By Cameron Chai
A supplier of MEMS devices for portable and consumer applications, STMicroelectronics will be demonstrating its newest advancements in MEMS for portable and consumer, healthcare, and automotive applications from August 24 to 26 at MICROTech World 2011 in Korea.
The visitors of MICROTech World 2011 can view the demonstrations of ST’s advanced MEMS technology in three important application areas including automotive, smart mobile devices, and healthcare. The fourth international MEMS/Microtech Conference will also concurrently take place at Korea International Exhibition Center (KINTEX) on August 24, 2011.
ST will display its new automotive MEMS used in g-Brake Lights developed on the basis of ST's AIS326DQ inertial sensor. These brake lamps serve as an extra warning light by offering an optical indication of the deceleration sensed by the accelerometer AIS326DQ while applying brakes, thereby ensuring safety of the vehicle driver.
The company's iNEMO software engine is a platform for implementing sensor combination of MEMS sensing up to 10-axis of magnetic, angular, and linear motion as well as pressure sensing for recognizing motion. ST will showcase a broad range of applications for tablets and smart phones. Additionally, MEMS digital microphones will be demonstrated by ST, which are less vulnerable to electromagnetic interference, temperature differences, and mechanical differences.
ST will display a tiny insulin pump using MEMS, which can be placed on a disposable skin patch. This pump allows constant insulin infusion. Also, it will display MEMS pressure-sensor technology-based smart contact lens that monitors and observes changes occurring in eye pressure over a 24-hour time range.

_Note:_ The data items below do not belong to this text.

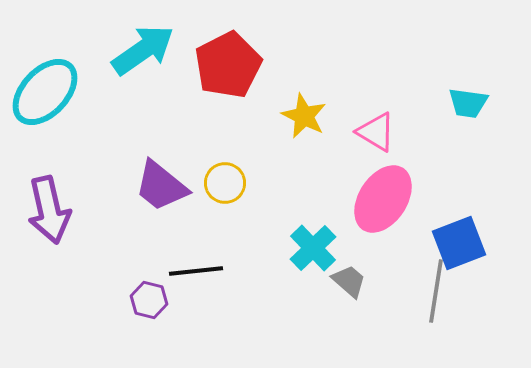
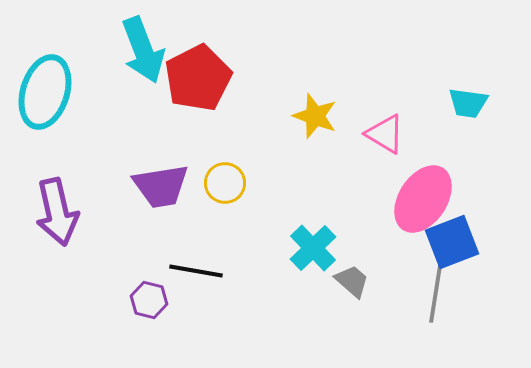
cyan arrow: rotated 104 degrees clockwise
red pentagon: moved 30 px left, 13 px down
cyan ellipse: rotated 26 degrees counterclockwise
yellow star: moved 11 px right; rotated 6 degrees counterclockwise
pink triangle: moved 9 px right, 2 px down
purple trapezoid: rotated 48 degrees counterclockwise
pink ellipse: moved 40 px right
purple arrow: moved 8 px right, 2 px down
blue square: moved 7 px left, 1 px up
black line: rotated 16 degrees clockwise
gray trapezoid: moved 3 px right
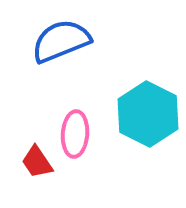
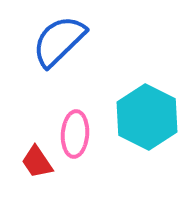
blue semicircle: moved 2 px left; rotated 22 degrees counterclockwise
cyan hexagon: moved 1 px left, 3 px down
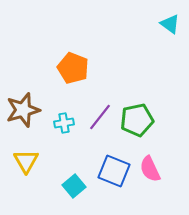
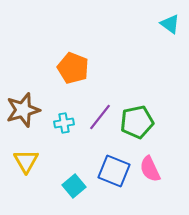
green pentagon: moved 2 px down
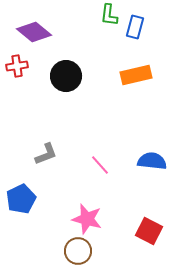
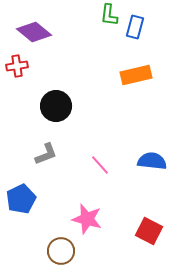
black circle: moved 10 px left, 30 px down
brown circle: moved 17 px left
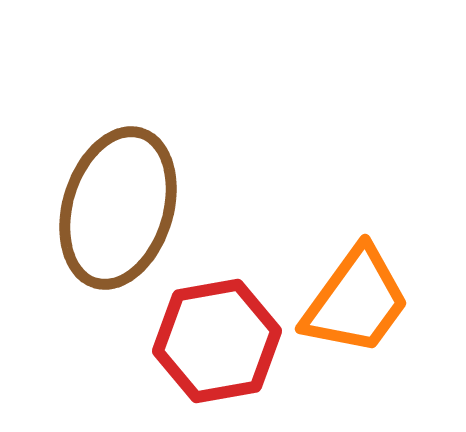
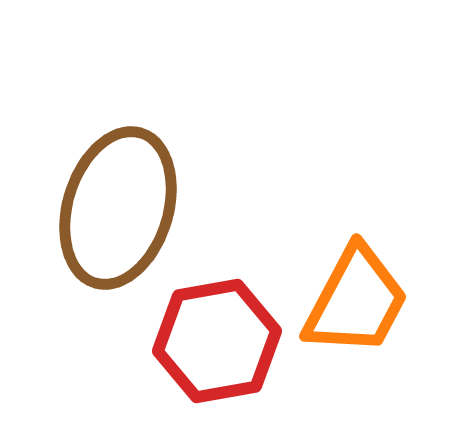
orange trapezoid: rotated 8 degrees counterclockwise
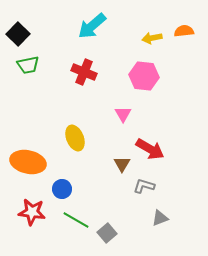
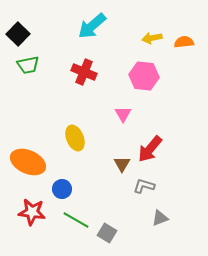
orange semicircle: moved 11 px down
red arrow: rotated 100 degrees clockwise
orange ellipse: rotated 12 degrees clockwise
gray square: rotated 18 degrees counterclockwise
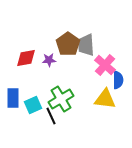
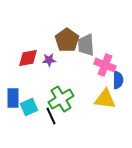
brown pentagon: moved 1 px left, 4 px up
red diamond: moved 2 px right
pink cross: rotated 20 degrees counterclockwise
cyan square: moved 4 px left, 2 px down
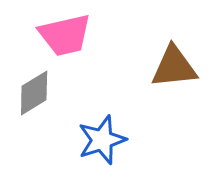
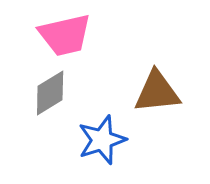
brown triangle: moved 17 px left, 25 px down
gray diamond: moved 16 px right
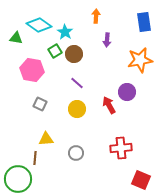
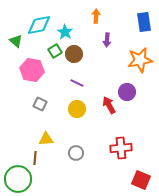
cyan diamond: rotated 45 degrees counterclockwise
green triangle: moved 3 px down; rotated 32 degrees clockwise
purple line: rotated 16 degrees counterclockwise
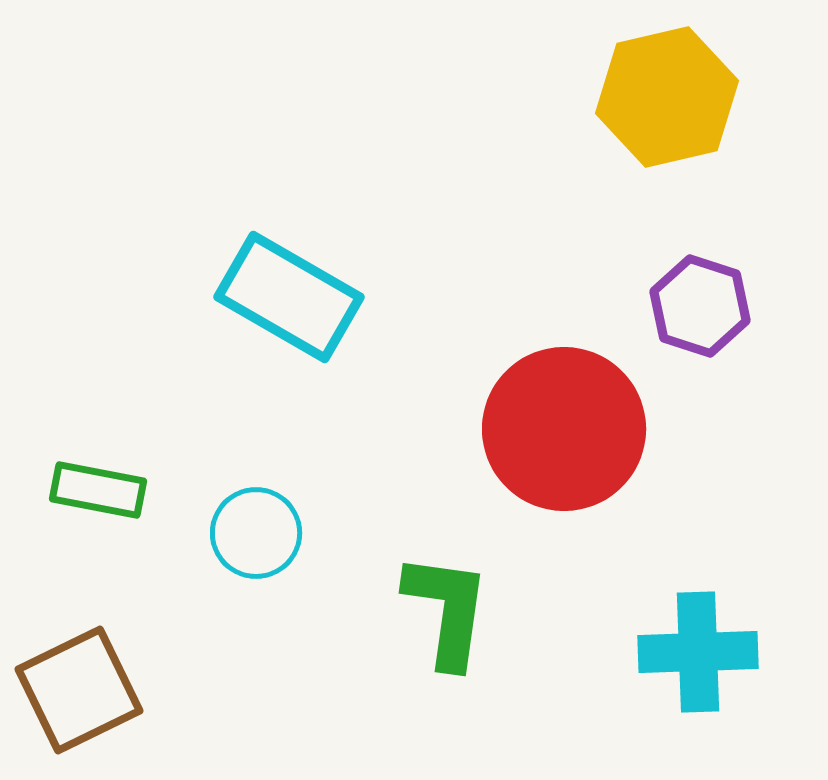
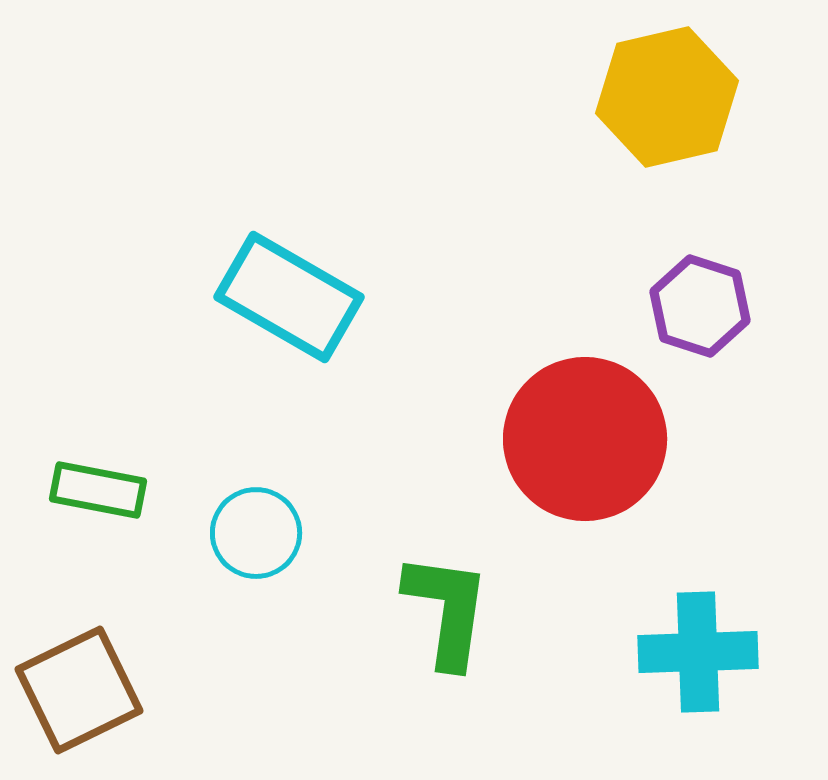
red circle: moved 21 px right, 10 px down
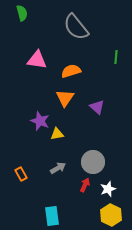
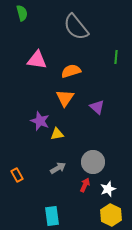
orange rectangle: moved 4 px left, 1 px down
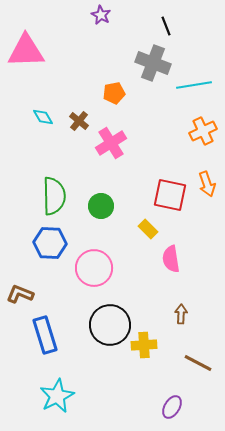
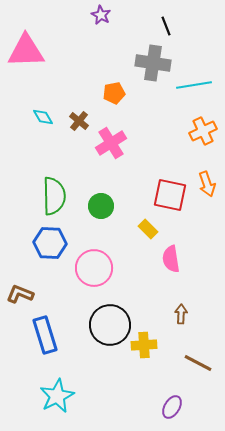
gray cross: rotated 12 degrees counterclockwise
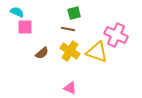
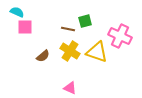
green square: moved 11 px right, 8 px down
pink cross: moved 4 px right, 1 px down
brown semicircle: moved 1 px right, 3 px down
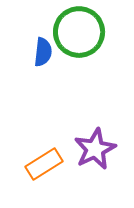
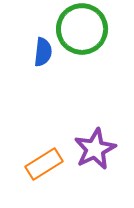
green circle: moved 3 px right, 3 px up
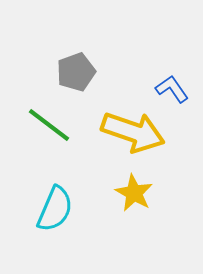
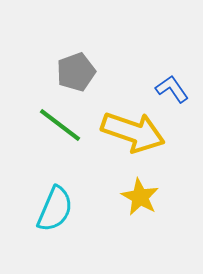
green line: moved 11 px right
yellow star: moved 6 px right, 4 px down
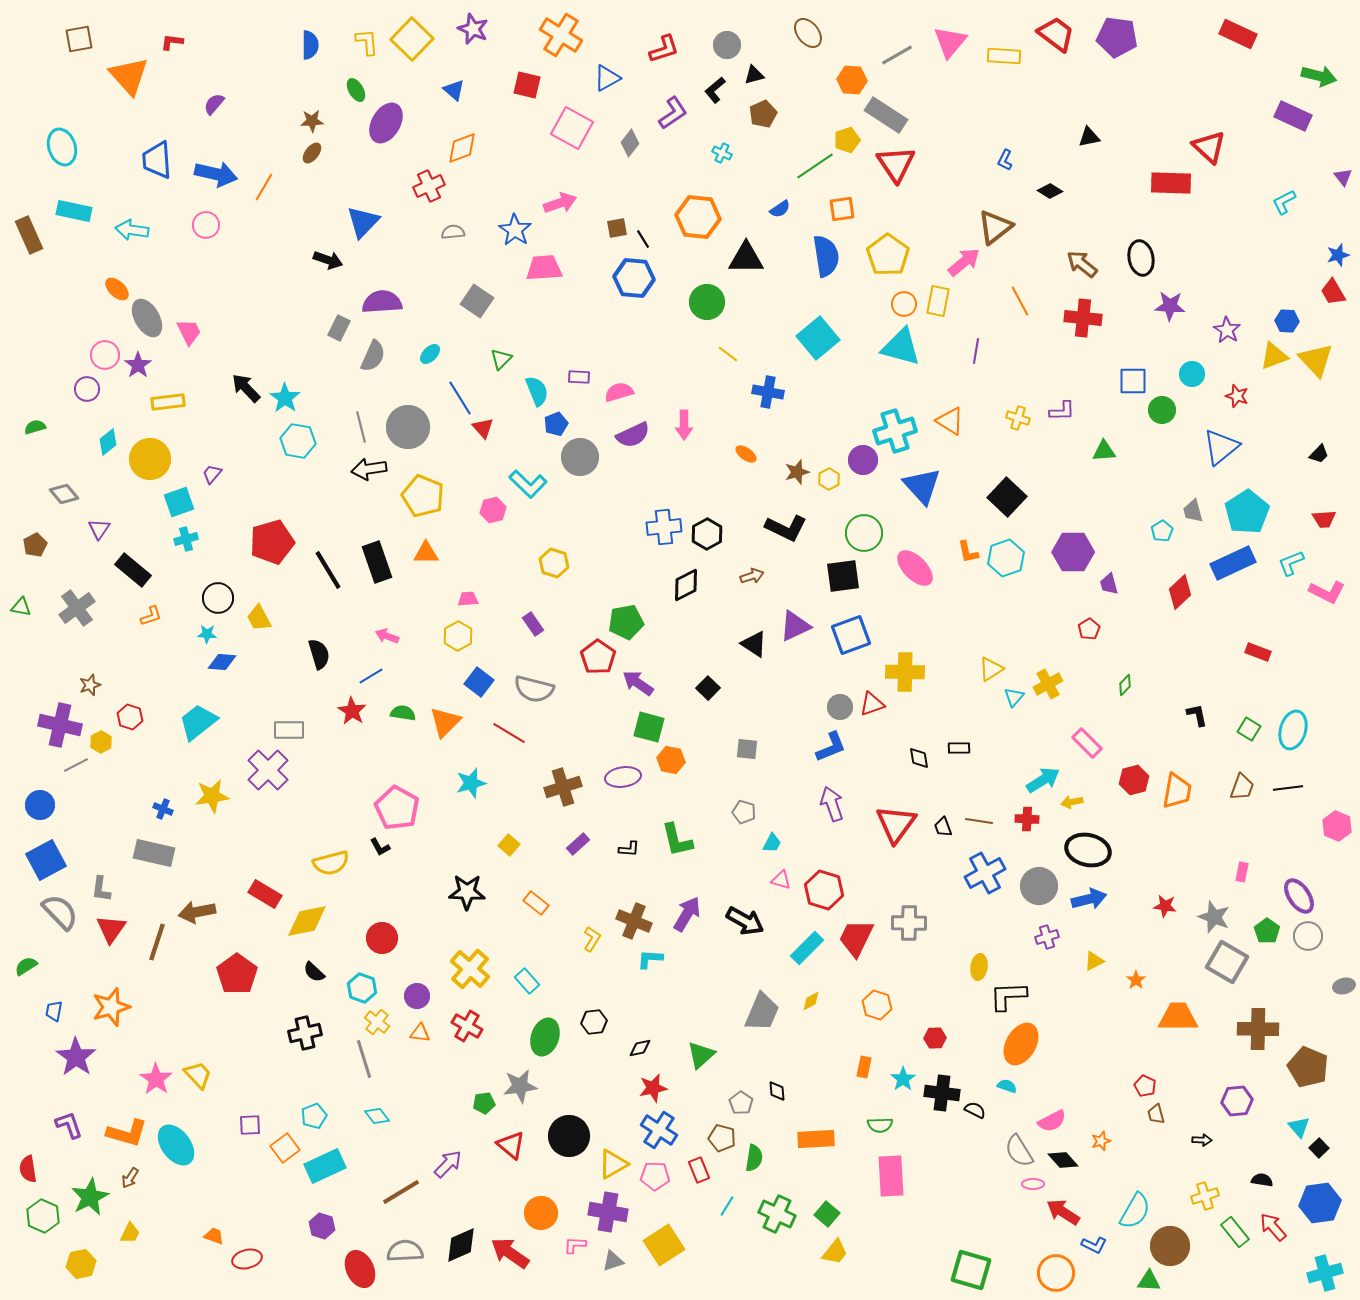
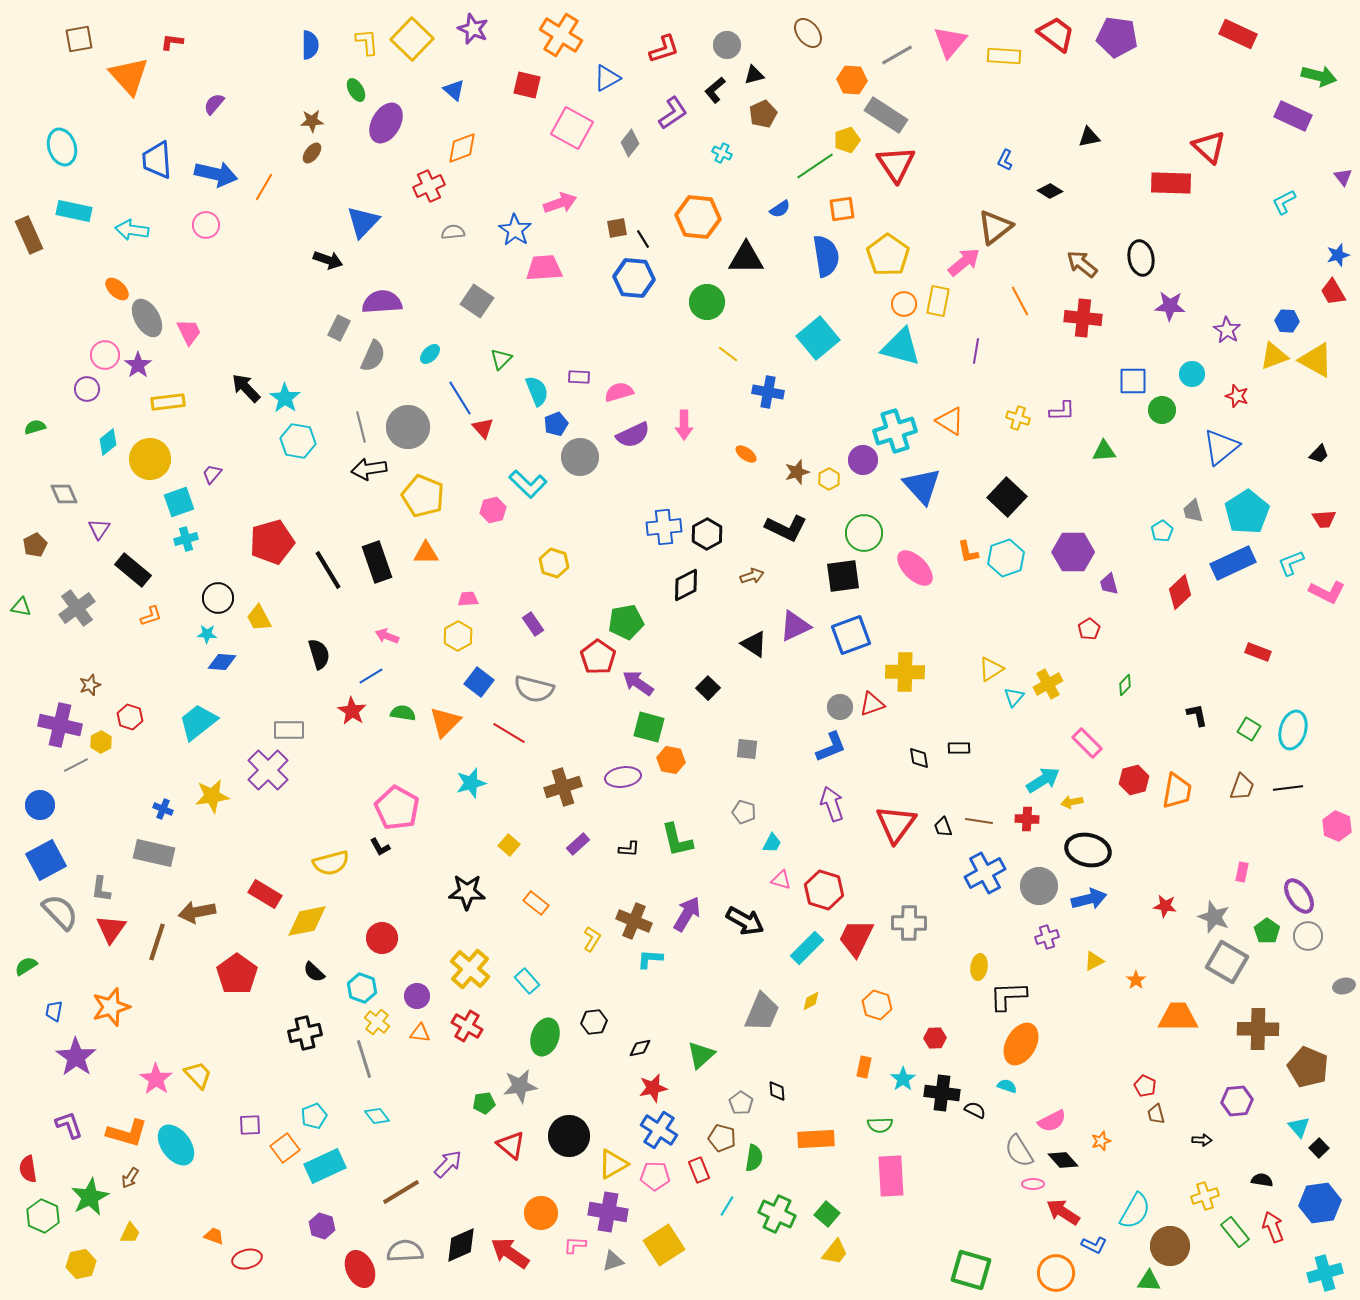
yellow triangle at (1316, 360): rotated 18 degrees counterclockwise
gray diamond at (64, 494): rotated 16 degrees clockwise
red arrow at (1273, 1227): rotated 20 degrees clockwise
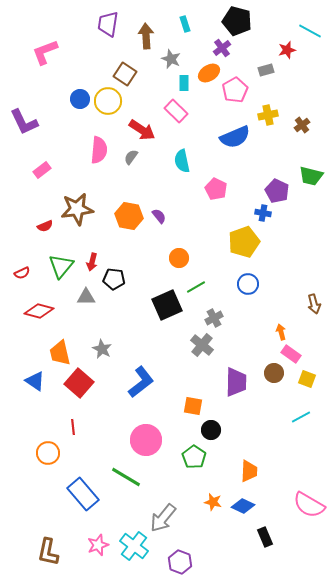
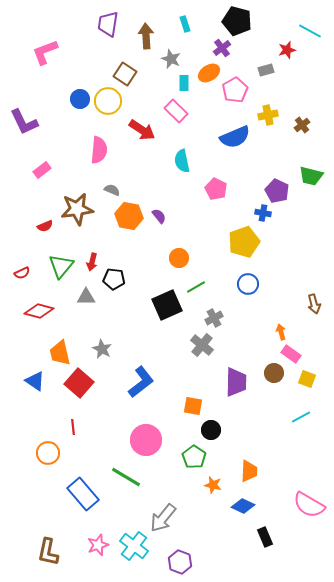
gray semicircle at (131, 157): moved 19 px left, 33 px down; rotated 77 degrees clockwise
orange star at (213, 502): moved 17 px up
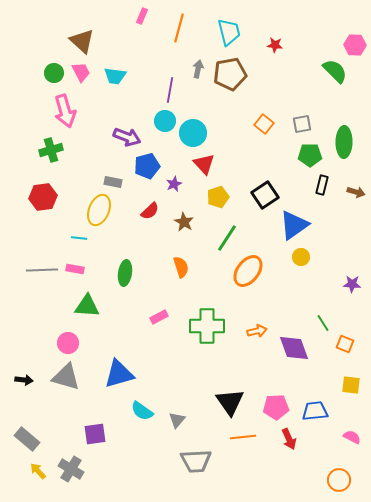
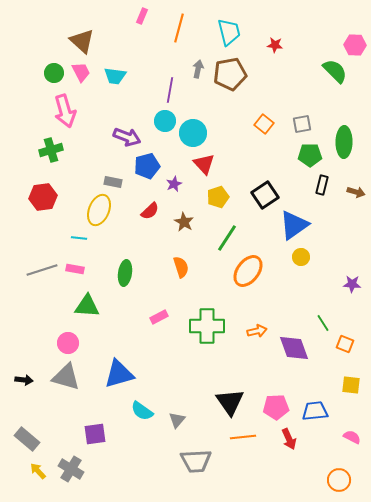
gray line at (42, 270): rotated 16 degrees counterclockwise
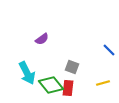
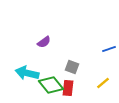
purple semicircle: moved 2 px right, 3 px down
blue line: moved 1 px up; rotated 64 degrees counterclockwise
cyan arrow: rotated 130 degrees clockwise
yellow line: rotated 24 degrees counterclockwise
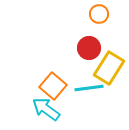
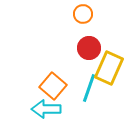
orange circle: moved 16 px left
yellow rectangle: rotated 8 degrees counterclockwise
cyan line: rotated 64 degrees counterclockwise
cyan arrow: rotated 36 degrees counterclockwise
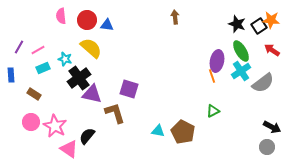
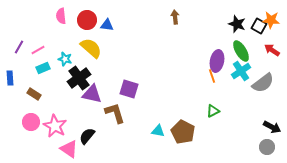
black square: rotated 28 degrees counterclockwise
blue rectangle: moved 1 px left, 3 px down
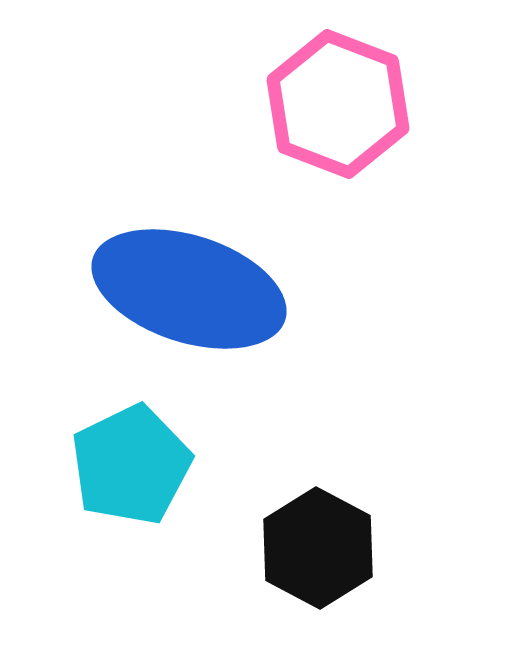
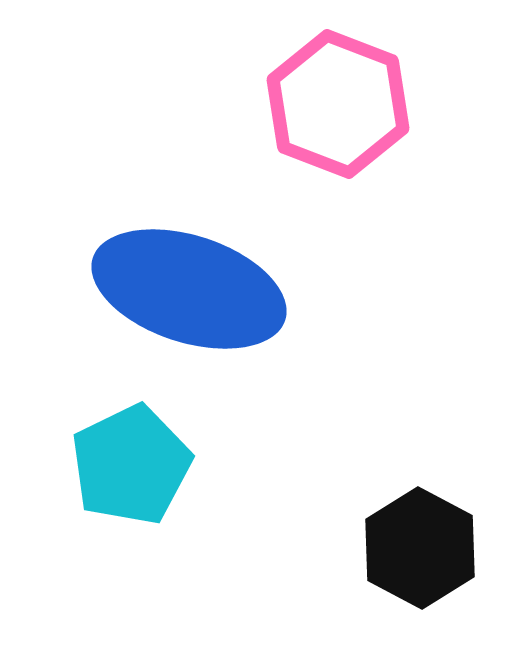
black hexagon: moved 102 px right
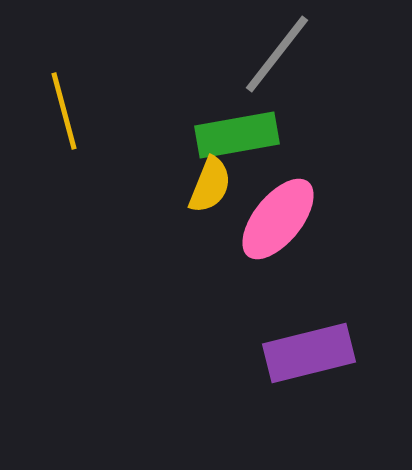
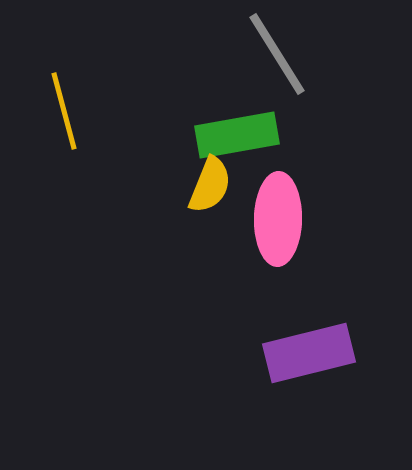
gray line: rotated 70 degrees counterclockwise
pink ellipse: rotated 38 degrees counterclockwise
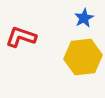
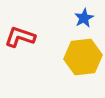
red L-shape: moved 1 px left
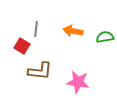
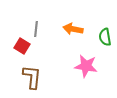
orange arrow: moved 2 px up
green semicircle: rotated 90 degrees counterclockwise
brown L-shape: moved 8 px left, 6 px down; rotated 90 degrees counterclockwise
pink star: moved 8 px right, 16 px up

The company’s MEMS sensors have enabled motion-initiated user interfaces in several well-known consumer devices such as remotes, digital still cameras, game consoles, personal media players, tablets, and smart phones. Its acceleration sensors are broadly used by computer manufacturers for securing hard-disk drives of laptop. Car accessory manufacturers use ST's MEMS in developing and improving navigation systems, and airbags.